Thanks! I was quite proud of that AHA! moment. The teeny tiny table of the band saw always drove me nuts. It's also great to be able to pull away the carts to have easy 360 degree access to the entire workbench for those HUGE projects.


----------



## DaveintheGrave (Feb 12, 2004)

Terra said:


> Well, if you sold me your Mustang you'd have plenty of room in the garage


True. LOL If I don't start driving it more, I might just just do that.


----------



## CreepyCreations (Oct 16, 2011)

I'm suspicious... that work area and bench look WAAAAY to clean and organized. LOL Great setup there! I'm jealous. My biggest problem would be I would would turn all that space into storage for more scares and props and such. You wouldn't be able to FIND the tools! LOL


----------



## loach160 (May 4, 2010)

You are a woman in need of the Kreg jig. I don't build without it anymore. http://www.kregtool.com/pocket-hole-jigs-prodlist.html

I built my snoopy dog house frame with it among other things. Great tutorial. Can't wait for another.


----------



## Terra (Sep 23, 2007)

loach160 said:


> You are a woman in need of the Kreg jig. I don't build without it anymore. http://www.kregtool.com/pocket-hole-jigs-prodlist.html
> 
> I built my snoopy dog house frame with it among other things. Great tutorial. Can't wait for another.

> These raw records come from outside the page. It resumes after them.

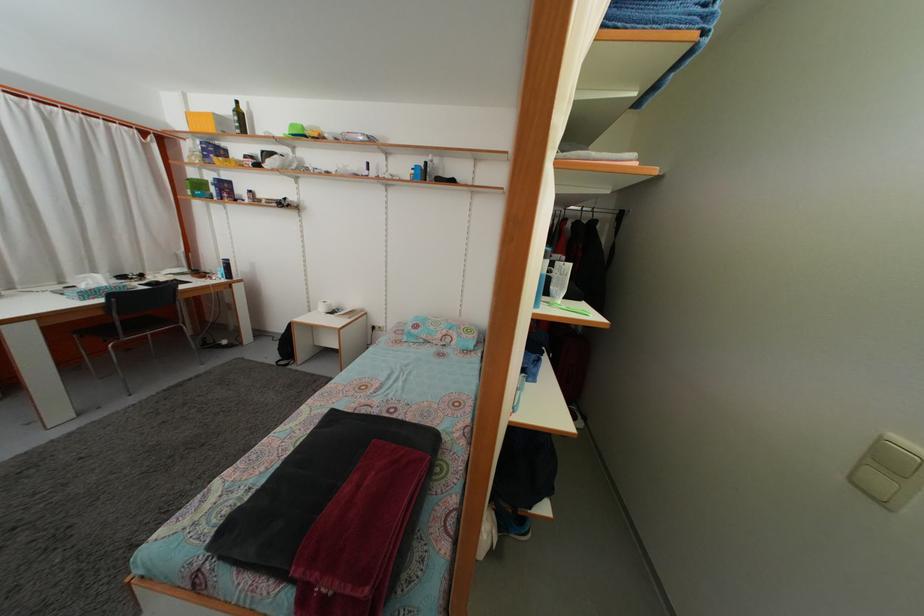
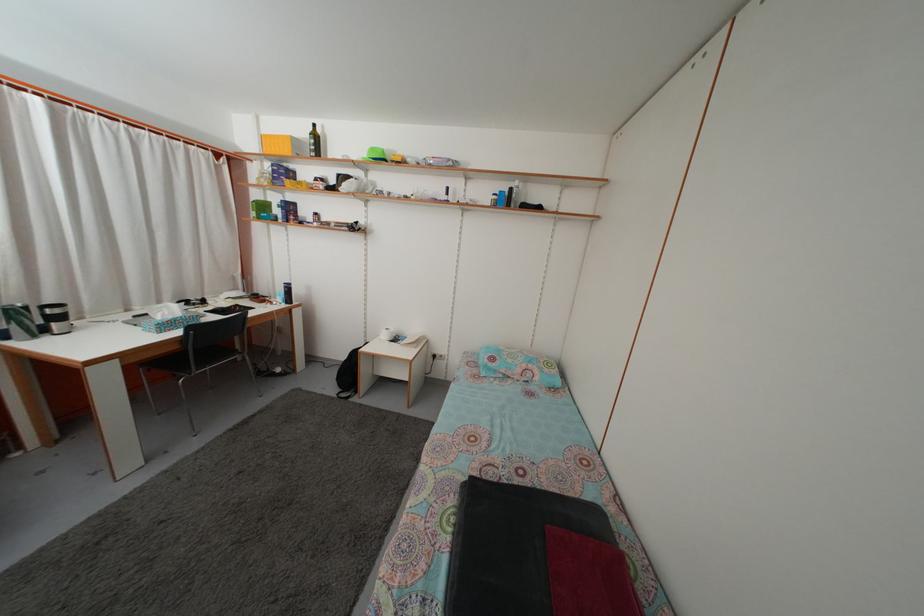
Question: The first image is from the beginning of the video and the second image is from the end. How did the camera likely rotate when shooting the video?

Choices:
 (A) Left
 (B) Right
 (C) Up
 (D) Down

Answer: (C)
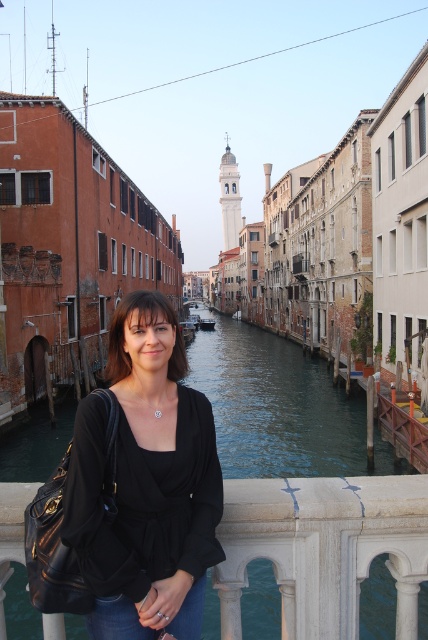
Does black matte shirt at center have a lesser height compared to jeans at lower center?

In fact, black matte shirt at center may be taller than jeans at lower center.

What do you see at coordinates (145, 483) in the screenshot? This screenshot has width=428, height=640. I see `black matte shirt at center` at bounding box center [145, 483].

Where is `black matte shirt at center`? black matte shirt at center is located at coordinates (145, 483).

Does greenish water at center have a lesser width compared to jeans at lower center?

Incorrect, greenish water at center's width is not less than jeans at lower center's.

Does point (258, 448) lie in front of point (106, 637)?

That is False.

You are a GUI agent. You are given a task and a screenshot of the screen. Output one action in this format:
    pyautogui.click(x=<x>, y=<y>)
    Task: Click on the greenish water at center
    The height and width of the screenshot is (640, 428).
    Given the screenshot: What is the action you would take?
    pyautogui.click(x=275, y=406)

Can you confirm if black matte shirt at center is positioned to the right of greenish water at center?

In fact, black matte shirt at center is to the left of greenish water at center.

Can you confirm if black matte shirt at center is shorter than greenish water at center?

Yes, black matte shirt at center is shorter than greenish water at center.

At what (x,y) coordinates should I click in order to perform the action: click on black matte shirt at center. Please return your answer as a coordinate pair (x, y). The image size is (428, 640). Looking at the image, I should click on (145, 483).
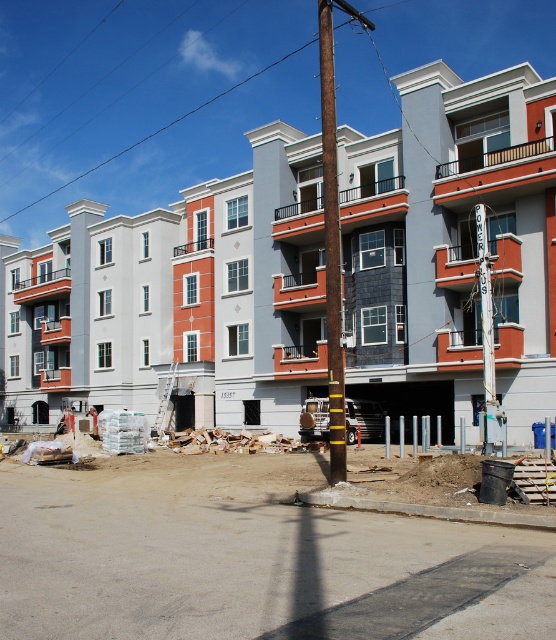
Question: Which of the following is the farthest from the observer?

Choices:
 (A) (345, 460)
 (B) (270, 496)
 (C) (71, 376)
 (D) (70, 429)

Answer: (C)

Question: Does white concrete building at upper center appear on the left side of rusty metal pole at center?

Choices:
 (A) no
 (B) yes

Answer: (B)

Question: Among these objects, which one is farthest from the camera?

Choices:
 (A) white hard hat at center
 (B) dirt at lower center

Answer: (A)

Question: Observing the image, what is the correct spatial positioning of rusty metal pole at center in reference to white fabric construction worker at center?

Choices:
 (A) above
 (B) below

Answer: (A)

Question: Which object appears farthest from the camera in this image?

Choices:
 (A) white concrete building at upper center
 (B) dirt at lower center
 (C) rusty metal pole at center

Answer: (A)

Question: Is rusty metal pole at center above white hard hat at center?

Choices:
 (A) yes
 (B) no

Answer: (A)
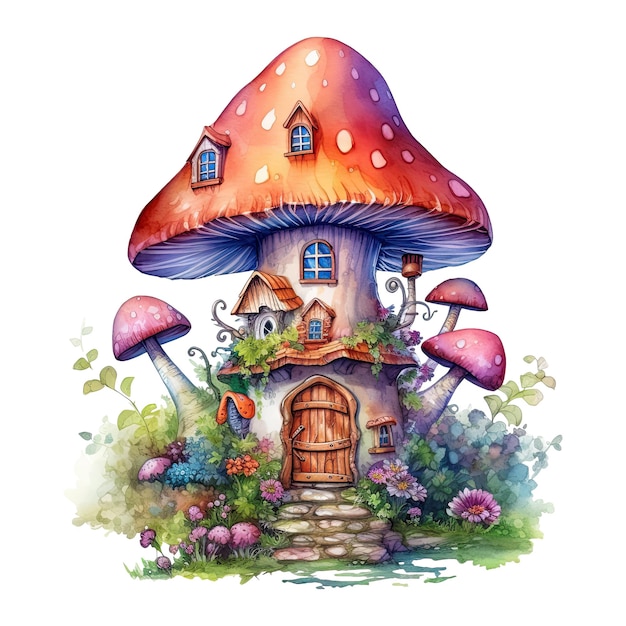
This screenshot has width=626, height=626. In order to click on door in this screenshot , I will do `click(315, 434)`.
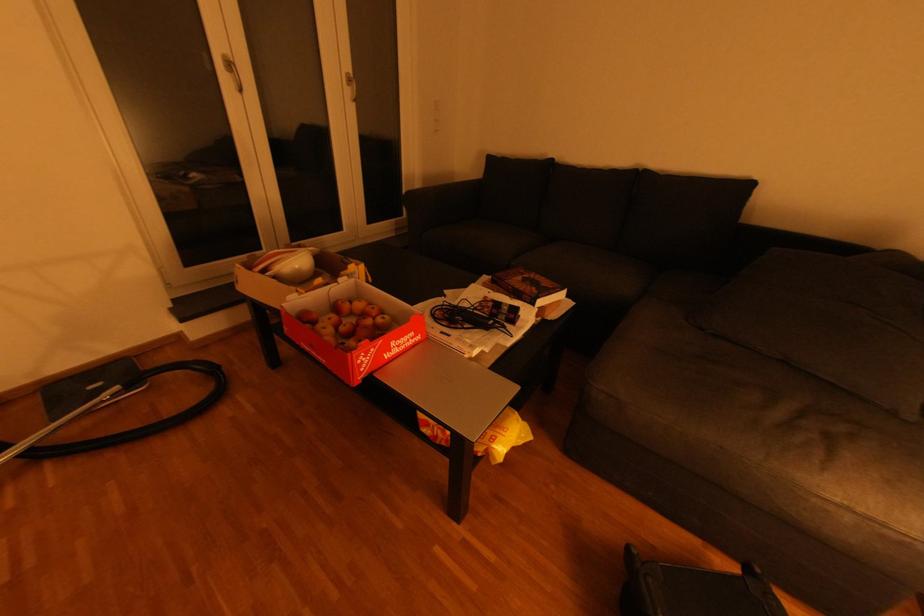
Where would you grasp the vacuum cleaner wand? Please return your answer as a coordinate pair (x, y).

(120, 415)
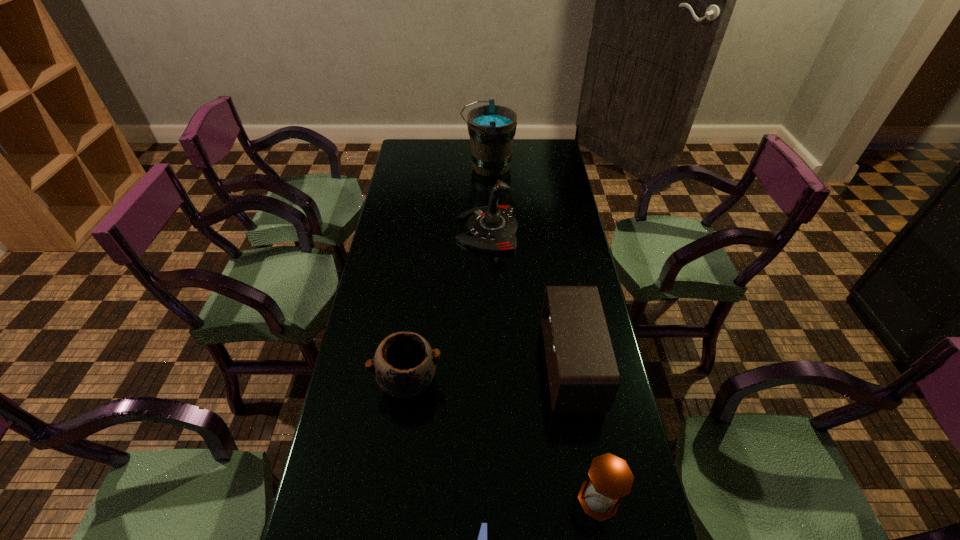
Find the location of a particular element. The height and width of the screenshot is (540, 960). vacant space located on the handle side of the second farthest object is located at coordinates (438, 230).

Identify the location of free spot located 0.180m on the handle side of the second farthest object. This screenshot has width=960, height=540. (409, 230).

Locate an element on the screen. Image resolution: width=960 pixels, height=540 pixels. free space located on the handle side of the second farthest object is located at coordinates (388, 230).

Where is `vacant position located on the front-facing side of the radio receiver`? This screenshot has height=540, width=960. vacant position located on the front-facing side of the radio receiver is located at coordinates (442, 365).

Locate an element on the screen. The height and width of the screenshot is (540, 960). free spot located 0.290m on the front-facing side of the radio receiver is located at coordinates (444, 365).

The width and height of the screenshot is (960, 540). I want to click on free space located 0.080m on the front-facing side of the radio receiver, so click(x=518, y=365).

The width and height of the screenshot is (960, 540). What are the coordinates of `free space located 0.120m on the right of the pottery` in the screenshot? It's located at (486, 381).

Find the location of a particular element. This screenshot has width=960, height=540. vacant space situated on the back of the hourglass is located at coordinates (580, 392).

This screenshot has height=540, width=960. Identify the location of object that is at the far edge. (491, 128).

Locate an element on the screen. Image resolution: width=960 pixels, height=540 pixels. object present at the left edge is located at coordinates (404, 364).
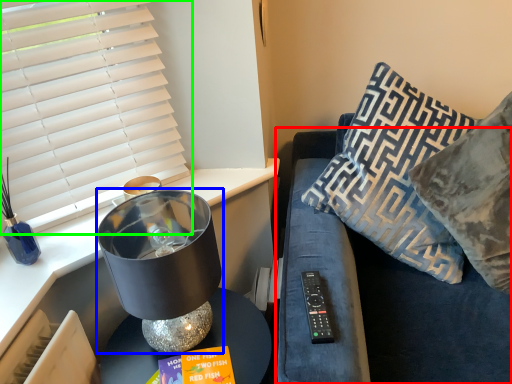
Question: Considering the real-world distances, which object is farthest from couch (highlighted by a red box)? table lamp (highlighted by a blue box) or window blind (highlighted by a green box)?

Choices:
 (A) table lamp
 (B) window blind

Answer: (B)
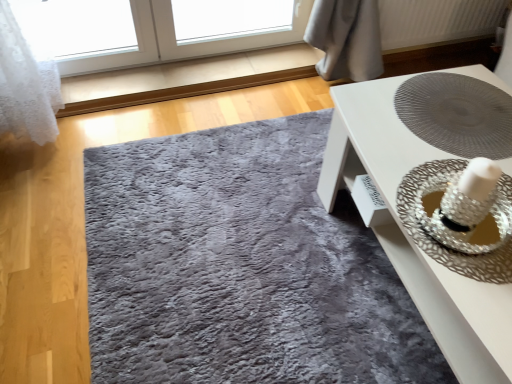
Question: From a real-world perspective, is white textured radiator at upper right beneath white glossy table at center?

Choices:
 (A) yes
 (B) no

Answer: (B)

Question: Is white textured radiator at upper right positioned in front of white glossy table at center?

Choices:
 (A) yes
 (B) no

Answer: (B)

Question: Does white textured radiator at upper right have a lesser width compared to white glossy table at center?

Choices:
 (A) no
 (B) yes

Answer: (B)

Question: Can you confirm if white textured radiator at upper right is bigger than white glossy table at center?

Choices:
 (A) no
 (B) yes

Answer: (A)

Question: Considering the relative sizes of white textured radiator at upper right and white glossy table at center in the image provided, is white textured radiator at upper right wider than white glossy table at center?

Choices:
 (A) yes
 (B) no

Answer: (B)

Question: Can white glossy table at center be found inside white textured radiator at upper right?

Choices:
 (A) no
 (B) yes

Answer: (A)

Question: Could you tell me if shaggy gray rug at center is facing white glossy table at center?

Choices:
 (A) no
 (B) yes

Answer: (A)

Question: Would you say shaggy gray rug at center is outside white glossy table at center?

Choices:
 (A) yes
 (B) no

Answer: (A)

Question: Would you say white glossy table at center is part of shaggy gray rug at center's contents?

Choices:
 (A) no
 (B) yes

Answer: (A)

Question: Considering the relative sizes of shaggy gray rug at center and white glossy table at center in the image provided, is shaggy gray rug at center bigger than white glossy table at center?

Choices:
 (A) no
 (B) yes

Answer: (A)

Question: Is shaggy gray rug at center touching white glossy table at center?

Choices:
 (A) yes
 (B) no

Answer: (B)

Question: Can you confirm if shaggy gray rug at center is thinner than white glossy table at center?

Choices:
 (A) yes
 (B) no

Answer: (B)

Question: Is shaggy gray rug at center located within white textured radiator at upper right?

Choices:
 (A) yes
 (B) no

Answer: (B)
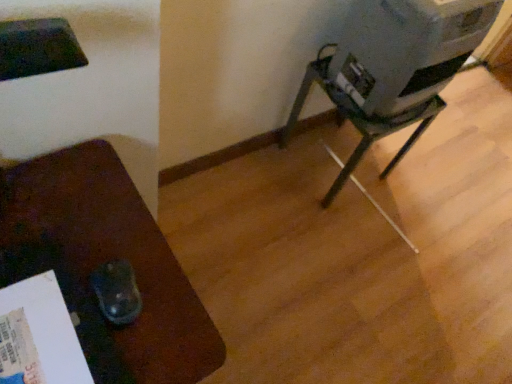
The height and width of the screenshot is (384, 512). Identify the location of vacant space underneath metallic gray projector at center-right, the 1th furniture from the top (from a real-world perspective). (333, 161).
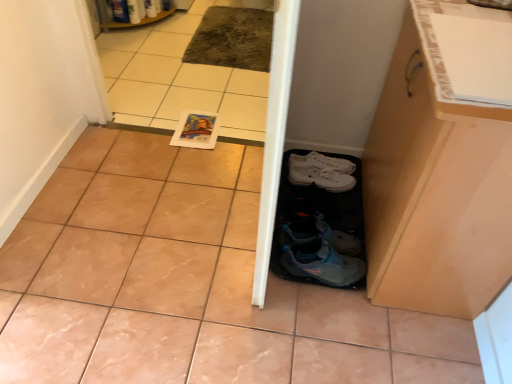
Find the location of a particular element. vacant space positioned to the left of white matte door at center is located at coordinates (156, 215).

I have been so eyeballing that tool. That's it - need to pick one up. Your doghouse rocks!


----------



## SonofJoker (Aug 26, 2010)

Your work benches looks awesome Terra! I wish I had half the space you do!


----------



## paramedicchef (Aug 9, 2012)

I am officially so jealous! I want your shop!


----------



## James Steven Driscoll (Mar 19, 2013)

This might be useful for more than just workshop stuff


----------